» **WHAT TO WORK ON**
Copy out every line of the data where the word "start" is found.
-------- MATERIAL SUPPLIED --------
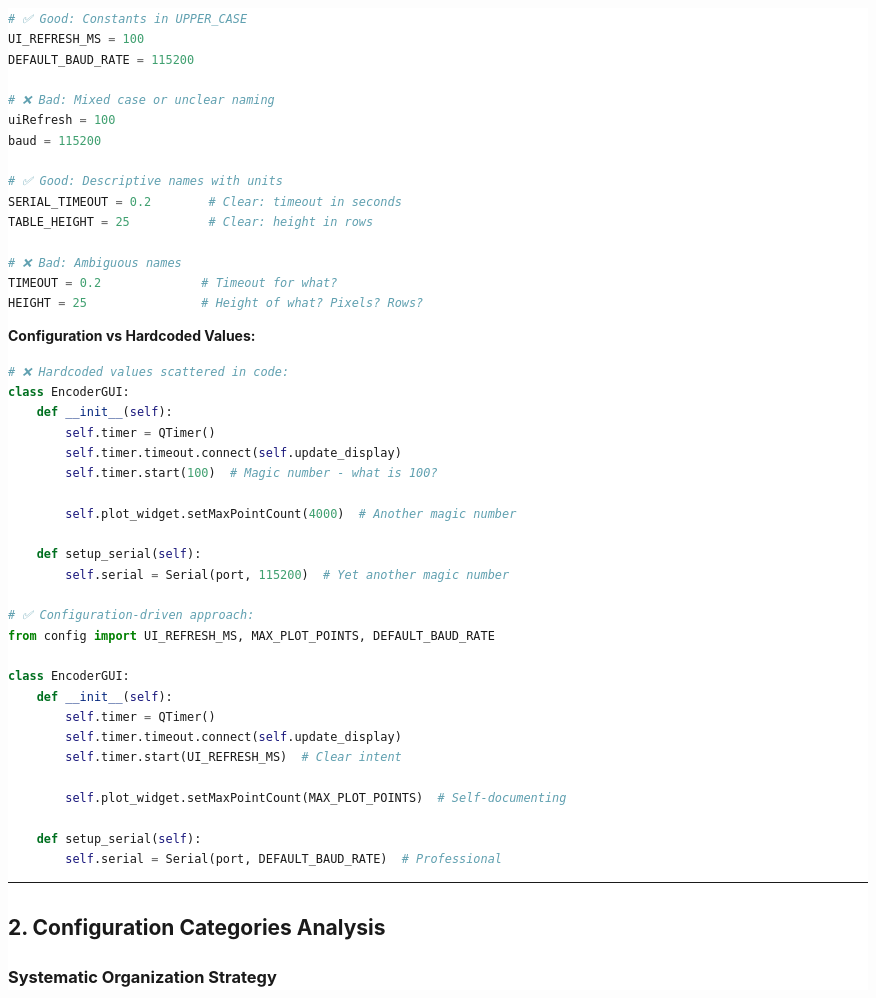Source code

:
 ```python
# ✅ Good: Constants in UPPER_CASE
UI_REFRESH_MS = 100
DEFAULT_BAUD_RATE = 115200

# ❌ Bad: Mixed case or unclear naming
uiRefresh = 100
baud = 115200

# ✅ Good: Descriptive names with units
SERIAL_TIMEOUT = 0.2        # Clear: timeout in seconds
TABLE_HEIGHT = 25           # Clear: height in rows

# ❌ Bad: Ambiguous names
TIMEOUT = 0.2              # Timeout for what?
HEIGHT = 25                # Height of what? Pixels? Rows?
```

**Configuration vs Hardcoded Values:**

```python
# ❌ Hardcoded values scattered in code:
class EncoderGUI:
    def __init__(self):
        self.timer = QTimer()
        self.timer.timeout.connect(self.update_display)
        self.timer.start(100)  # Magic number - what is 100?
        
        self.plot_widget.setMaxPointCount(4000)  # Another magic number
        
    def setup_serial(self):
        self.serial = Serial(port, 115200)  # Yet another magic number

# ✅ Configuration-driven approach:
from config import UI_REFRESH_MS, MAX_PLOT_POINTS, DEFAULT_BAUD_RATE

class EncoderGUI:
    def __init__(self):
        self.timer = QTimer()
        self.timer.timeout.connect(self.update_display)
        self.timer.start(UI_REFRESH_MS)  # Clear intent
        
        self.plot_widget.setMaxPointCount(MAX_PLOT_POINTS)  # Self-documenting
        
    def setup_serial(self):
        self.serial = Serial(port, DEFAULT_BAUD_RATE)  # Professional
```

---

## 2. Configuration Categories Analysis

### Systematic Organization Strategy
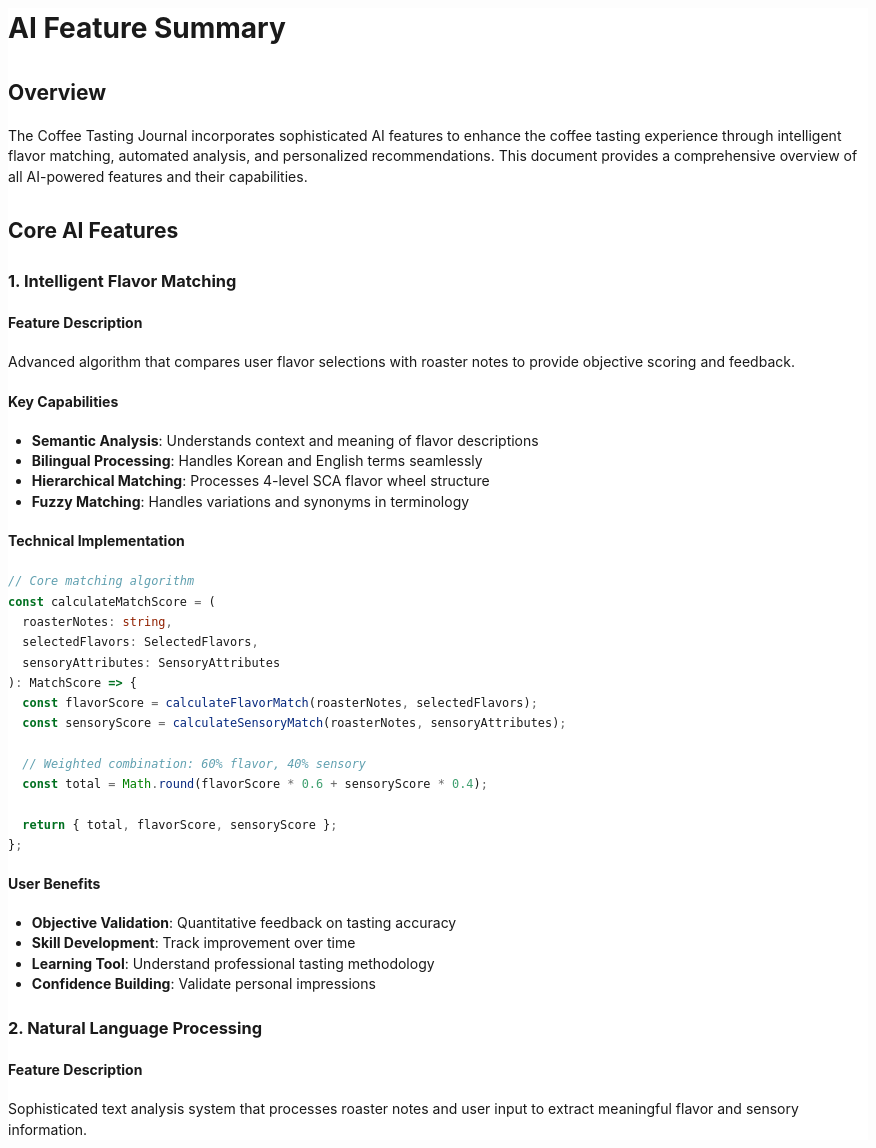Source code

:# AI Feature Summary

## Overview

The Coffee Tasting Journal incorporates sophisticated AI features to enhance the coffee tasting experience through intelligent flavor matching, automated analysis, and personalized recommendations. This document provides a comprehensive overview of all AI-powered features and their capabilities.

## Core AI Features

### 1. Intelligent Flavor Matching

#### Feature Description
Advanced algorithm that compares user flavor selections with roaster notes to provide objective scoring and feedback.

#### Key Capabilities
- **Semantic Analysis**: Understands context and meaning of flavor descriptions
- **Bilingual Processing**: Handles Korean and English terms seamlessly
- **Hierarchical Matching**: Processes 4-level SCA flavor wheel structure
- **Fuzzy Matching**: Handles variations and synonyms in terminology

#### Technical Implementation
```typescript
// Core matching algorithm
const calculateMatchScore = (
  roasterNotes: string,
  selectedFlavors: SelectedFlavors,
  sensoryAttributes: SensoryAttributes
): MatchScore => {
  const flavorScore = calculateFlavorMatch(roasterNotes, selectedFlavors);
  const sensoryScore = calculateSensoryMatch(roasterNotes, sensoryAttributes);
  
  // Weighted combination: 60% flavor, 40% sensory
  const total = Math.round(flavorScore * 0.6 + sensoryScore * 0.4);
  
  return { total, flavorScore, sensoryScore };
};
```

#### User Benefits
- **Objective Validation**: Quantitative feedback on tasting accuracy
- **Skill Development**: Track improvement over time
- **Learning Tool**: Understand professional tasting methodology
- **Confidence Building**: Validate personal impressions

### 2. Natural Language Processing

#### Feature Description
Sophisticated text analysis system that processes roaster notes and user input to extract meaningful flavor and sensory information.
--------
» **EXERCISE SOLUTION**
        self.timer.start(100)  # Magic number - what is 100?
        self.timer.start(UI_REFRESH_MS)  # Clear intent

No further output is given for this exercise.